Один только хозяин воспринял случившееся не
просто спокойно, но с насмешкою.
– А не сошел ли ты с ума? – спросил
он, сверкнув зубами. – Не спятил ли в одночасье? Это за что же мне у тебя,
раба неразумного, прощенья просить? Не за то ли, что я намерен наказать тебя
примерно за несусветную дерзость и охальство? Ты обесчестил девку – а она
известна была как скромница! – и не желаешь жениться на ней? Да знаешь ли
ты, что я, как хозяин ее и ее деда, могу теперь…
– Скромница? – перебил его
Юшка. – Потому ее скромницей почитаешь, что она тебе отказала в том, что
мне отдала с охотою? Знаю, знаю, она мне сама разболтала, как ты ее просил, а
она ответила: старый, мол, ты, барин, мне жеребчик погорячее нужен! Не с того
ль ты теперь бесишься, что хочешь отомстить тому, кому Манюня досталась?

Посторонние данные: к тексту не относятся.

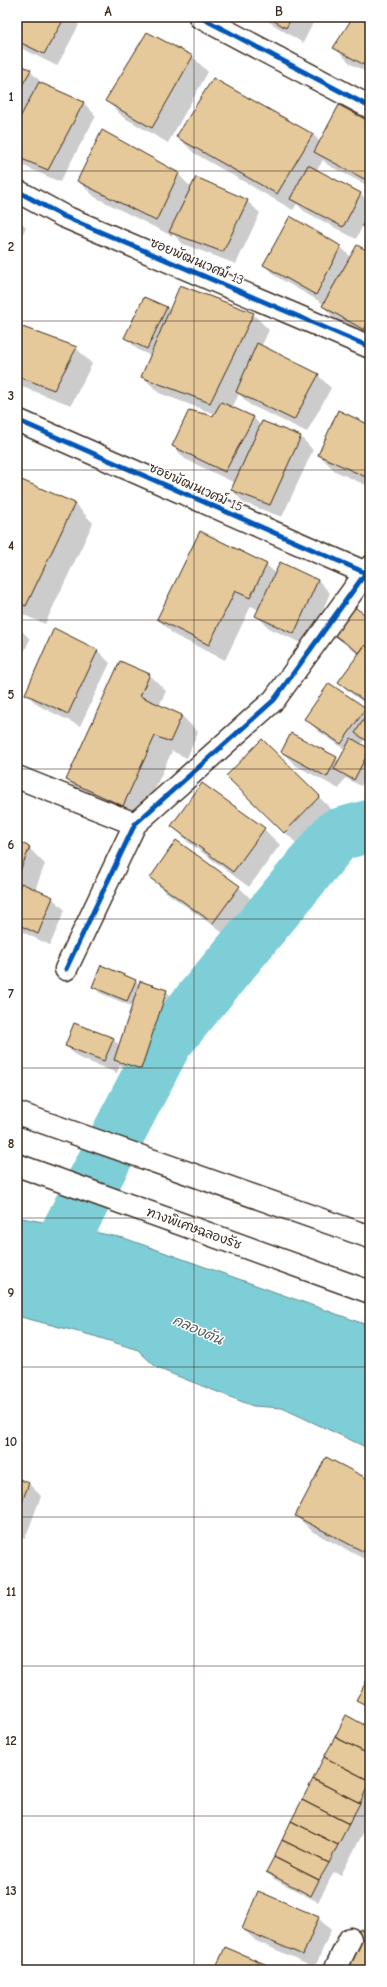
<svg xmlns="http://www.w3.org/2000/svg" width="387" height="1987" viewBox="0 0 387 1987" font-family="'Comic Neue','Playpen Sans Thai',sans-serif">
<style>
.water{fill:#7eced8;stroke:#638c8e}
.shadow{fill:#0003;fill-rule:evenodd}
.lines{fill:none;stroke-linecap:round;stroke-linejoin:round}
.river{stroke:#7eced8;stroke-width:53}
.building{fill:#e5c99a;stroke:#3b2a1e}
.minor-casing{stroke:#3b2a1e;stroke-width:25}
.highway-casing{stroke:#3b2a1e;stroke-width:25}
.minor{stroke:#fff;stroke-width:22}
.highway{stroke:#fff;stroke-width:22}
.cycleway-casing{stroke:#fff;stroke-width:8}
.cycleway{stroke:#0057b8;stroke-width:5}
.grid{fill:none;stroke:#3b2a1e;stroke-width:1;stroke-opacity:0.55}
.labels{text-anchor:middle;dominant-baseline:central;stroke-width:3;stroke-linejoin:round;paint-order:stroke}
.street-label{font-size:13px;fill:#3b2a1e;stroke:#fff}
.water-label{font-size:14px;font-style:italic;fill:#4f5b56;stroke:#fff}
.neatline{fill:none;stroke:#3b2a1e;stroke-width:1.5}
.grid-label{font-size:13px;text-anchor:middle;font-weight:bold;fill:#3b2a1e}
</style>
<rect width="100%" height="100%" fill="#fff"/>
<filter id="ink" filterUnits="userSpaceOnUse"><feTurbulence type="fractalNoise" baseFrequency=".025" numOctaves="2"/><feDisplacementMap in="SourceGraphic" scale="8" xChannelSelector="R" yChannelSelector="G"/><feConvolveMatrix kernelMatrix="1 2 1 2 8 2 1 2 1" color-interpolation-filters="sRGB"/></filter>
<g filter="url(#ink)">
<!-- water -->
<path class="water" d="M17,1217L124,1238L370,1326V1449L282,1408L253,1406L157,1368L138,1350L94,1336L17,1316Z"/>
<!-- shadow -->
<path class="shadow" d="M17,17H71L79,25L57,66L17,46Z
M261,17H316L303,43Z
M354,17H370V74L351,64L335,48Z
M192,56L208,72L168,143L123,117L107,101Z
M17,64L30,71L45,86L84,103L96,116L60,182L17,163Z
M370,123V187L328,165L323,160L317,170L360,193L370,203V211L368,216L370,215V233L363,225L356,239L304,211L297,204L293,210L194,153L178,137L313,134L321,143Z
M178,174L192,188L247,201L260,213L236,264L183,244L173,234L172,236L95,197L78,181Z
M17,218L26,227L17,245Z
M291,218L341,247L351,257L370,253V338L335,319L323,306L324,304L277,277L264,265Z
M167,308L170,311L253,314L269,330L261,347L318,375L331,388L307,432L250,405L239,394L232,408L254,418L261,426L263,422L301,437L313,450L282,517L244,503L232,490L235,483L185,459L173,446L213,418L215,414L159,393L143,377L151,356L138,350L126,338Z
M17,326L76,348L92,364L71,405L17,385Z
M370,426V487L335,471L319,455Z
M17,479L75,504L93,523L45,624L17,612Z
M280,563L318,580L330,593L307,646L269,628L257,616L259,610L251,606L225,660L174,635L158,619L266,564L276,574Z
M370,619V707L352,694L339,682L359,655L334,634Z
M17,626L30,639L17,668Z
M54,630L98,651L110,663L80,726L39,706L26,694Z
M150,675L166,691L159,706L182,716L198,732L187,758L172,751L140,822L83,796L67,780Z
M366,708L370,712V744L364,740L361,745L370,750V769L361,786L345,778L339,789L295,765L282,752L336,758L339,761L346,750L318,731L306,719Z
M262,740L335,813L301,848L228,776Z
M172,825L264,829L280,845L249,887L188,842Z
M17,842L29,848L45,864L35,890L52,898L65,910L50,945L18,930L17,934Z
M151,877L239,887L251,899L226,935L163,890Z
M135,980L140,985L166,991L178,1003L153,1081L128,1072L120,1065L117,1073L79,1058L66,1046L113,1039L120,1046L133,1007L100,993L93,986ZM163,997H165L140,1074L138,1073Z
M17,1479L29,1484L41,1496L25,1539L17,1536Z
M370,1481V1562L313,1532L296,1516Z
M370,1676V1709L358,1700Z
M370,1729V1820L341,1875L334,1872L318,1902L274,1879L268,1872Z
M318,1918L331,1930L315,1967L256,1941L243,1929Z"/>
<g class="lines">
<!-- river -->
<path class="river" d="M44,1277L166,1042L337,835L370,826"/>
</g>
<!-- building -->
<path class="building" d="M17,17H65L44,54L17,41Z
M268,17H292L286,28Z
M353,17H370V68L333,48Z
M147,32L193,56L152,128L105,101Z
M17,63L31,70L17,94Z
M213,78L313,134L277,194L176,137Z
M39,82L84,102L48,170L17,157V123Z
M339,105L370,122V182L314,152Z
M102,130L179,173L156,221L77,181Z
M308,165L361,193L343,227L290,199Z
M196,177L248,200L223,252L169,232Z
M370,213V231L362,226Z
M290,216L341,246L316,295L263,265Z
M357,245L370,252V319L364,330L322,306Z
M180,285L254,313L210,403L141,377Z
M144,297L167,307L147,349L124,338Z
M17,325L77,347L54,390L17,376Z
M257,343L319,374L294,420L236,392Z
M221,402L254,417L225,472L172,446L189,410L213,416Z
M338,410L370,425V479L318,455Z
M262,421L301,436L270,505L231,490Z
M17,478L75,503L26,606L17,602Z
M200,531L267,564L250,598L235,591L209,645L157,619Z
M280,562L318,580L294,634L255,616Z
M353,606L370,618V648L365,645L359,653L333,634Z
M54,628L98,650L68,714L25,694Z
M365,645L370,648V705L338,682Z
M120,661L150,674L140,696L182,715L170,742L155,736L123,806L66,780Z
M329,683L366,708L341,744L304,719Z
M369,711H370V743L355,733Z
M291,733L337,757L327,777L281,752Z
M351,738L370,749L354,780L334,769Z
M262,739L320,796L284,833L226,776Z
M202,783L265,828L233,872L171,826Z
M176,840L240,886L213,923L150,878Z
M17,841L30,847L17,878Z
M21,883L53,897L38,934L17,924V893Z
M101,965L136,980L127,1001L92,987Z
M140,981L167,990L141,1069L114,1060Z
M74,1023L114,1038L104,1061L65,1046Z
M326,1457L370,1480V1555L295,1516Z
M17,1478L29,1483L17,1515Z
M370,1673V1686L365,1684Z
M365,1684L370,1686V1707L356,1700Z
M346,1715L370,1728V1755L335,1737Z
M335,1737L370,1755V1781L324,1757Z
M324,1757L370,1781L360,1803L313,1779Z
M313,1779L360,1803L349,1824L302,1800Z
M302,1800L349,1824L338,1845L291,1821Z
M291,1821L338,1845L329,1863L282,1840Z
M282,1840L329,1863L319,1880L274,1857Z
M274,1857L319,1880L311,1896L266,1872Z
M258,1891L319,1917L303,1955L242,1929Z
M360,1929L370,1933V1970H351L344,1967Z
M225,1947L279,1970H215Z"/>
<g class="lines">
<defs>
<path id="minor" d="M200,17L370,107
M17,191L63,216L370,347
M17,420L366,573
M17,777L135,824
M66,969L135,824L274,700L370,567
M335,1970L350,1939"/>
<path id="highway" d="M17,1113L370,1237
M17,1165L370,1292"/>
</defs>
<!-- minor casing -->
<use href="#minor" class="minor-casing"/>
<!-- highway casing -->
<use href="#highway" class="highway-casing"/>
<!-- minor -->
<use href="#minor" class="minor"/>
<!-- highway -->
<use href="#highway" class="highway"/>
<defs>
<path id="cycleway" d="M200,17L370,107
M17,191L63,216L370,347
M17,420L366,573
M66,969L135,824L274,700L370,567"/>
</defs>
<!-- cycleway casing -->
<use href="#cycleway" class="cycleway-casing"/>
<!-- cycleway -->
<use href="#cycleway" class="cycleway"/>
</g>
</g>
<!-- grid -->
<path class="grid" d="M194,17V1970M17,171H370M17,321H370M17,470H370M17,620H370M17,769H370M17,919H370M17,1068H370M17,1218H370M17,1367H370M17,1517H370M17,1666H370M17,1816H370"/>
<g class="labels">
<!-- street labels -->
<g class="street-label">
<text transform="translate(197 261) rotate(23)">ซอยพัฒนเวศม์ 13</text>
<text transform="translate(196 487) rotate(24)">ซอยพัฒนเวศม์ 15</text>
<text transform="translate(194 1228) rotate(20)">ทางพิเศษฉลองรัช</text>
</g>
<!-- water labels -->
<g class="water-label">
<text transform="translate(198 1330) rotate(24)">คลองตัน</text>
</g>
</g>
<!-- margin -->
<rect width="387" height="1987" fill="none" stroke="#fff" stroke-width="44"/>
<rect x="22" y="22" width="343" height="1943" class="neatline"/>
<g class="grid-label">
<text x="108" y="16">A</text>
<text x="279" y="16">B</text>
<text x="11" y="101">1</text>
<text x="11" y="251">2</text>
<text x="11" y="400">3</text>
<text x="11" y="550">4</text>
<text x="11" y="699">5</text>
<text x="11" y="849">6</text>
<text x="11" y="998">7</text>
<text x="11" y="1148">8</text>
<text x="11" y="1297">9</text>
<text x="11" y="1446">10</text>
<text x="11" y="1596">11</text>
<text x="11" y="1745">12</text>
<text x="11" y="1895">13</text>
</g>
</svg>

– Одумайся, что городишь, –
посоветовал Романов внешне спокойно, однако взор его метал молнии. – С
малолетства в доме моем живешь, хлеб мой ешь, а теперь смеешь словеса поносные…
– А кому и сметь, как не мне? –
снова перебил боярина Юшка, которому, по всему было видно, нынче вожжа попала
под хвост. Он и прежде недолюбливал своего самоуверенного, самовластного
хозяина, который никому из слуг спуску не давал, ну а Юшка измлада почитал себя
облеченным особыми привилегиями и желал к себе совсем другого отношения. И у
слуг, и у хозяев он слыл беспримерным наглецом и лентяем, хотя отличался
способностями и к письму, и к чтению, и к счету. Хозяева поощряли его тягу к
знаниям, но по своему положению в доме Романовых Юшка сидел как бы меж двух
стульев, не находя друзей ни среди слуг, ни – конечно! – среди хозяев. У
них с боярином Александром Никитичем частенько случались короткие, но бурные
стычки, однако и тот и другой умели вовремя остановиться. Сейчас оба не имели
ни сил, ни желания для примирения, и человек знающий вмиг понял бы: у обоих
изрядно накипело друг на друга.
– Кому сметь другому, как не мне? –
повторил Юшка, заносчиво вскидывая голову. – Разве ты забыл, кто я таков,
кто был мой отец?
– Отчего же это – «был»? – хищно
усмехнулся Романов. – Сколь я сведом, он и по сю пору жив и здравствует,
другое дело, что знать тебя не хочет.
Юшка растерянно уставился на боярина, имея вид
человека, куда-то долго и быстро бежавшего, но остановленного внезапным ударом
по лбу.
– Как жив и здоров? – пробормотал он
растерянно, безуспешно пытаясь обрести прежнюю самоуверенность. – Что ты
мелешь, что ты такое…
– Устами твоими враг рода человеческого
завладел и подчинил тебя своей власти, коли ты язык злотворный распускаешь
против господина твоего и благодетеля, который дал тебе приют, кров и пищу,
который норовил тебя в люди вывести и отличал пред прочими своими людьми
незаслуженно! – не выдержав, вмешался в разговор монах. – Да ты
должен денно и нощно на коленях благодарить Господа Бога, отца нашего Иисуса
Христа за то, что…
– Я?! – надменно воскликнул
Юшка. – Да это вы все, вы все благодарить должны Бога за то, что он
даровал вам возможность вскормить и взлелеять дитя, рожденное…
– Захудалым дворянином Богдашкою
Нелидовым-Отрепьевым, – все с той же раскаленной усмешкой перебил
Романов. – Вижу, не вредно тебе напомнить, чей ты есть сын, Юшка. Больно
заносишься в своих пагубных мечтаниях, а они – вот не даст соврать святой отче
– они исходят от лукавого и понужают нас ко греху.
– Погоди, – пробормотал Юшка. –
Какой такой Богдашка Нелидов-Отрепьев? Почему ты зовешь его моим отцом? Да я
его в жизни никогда не видел и такого имени-прозвища не слышал! Да, вы называли
меня Юшкою Нелидовым, однако я думал, что сие прозванье дано мне лишь для того,
чтобы сокрыть подлинность моего имени! Я был убежден, что настанет час – и ты
откроешь мне то, что до времени должно быть сокрыто!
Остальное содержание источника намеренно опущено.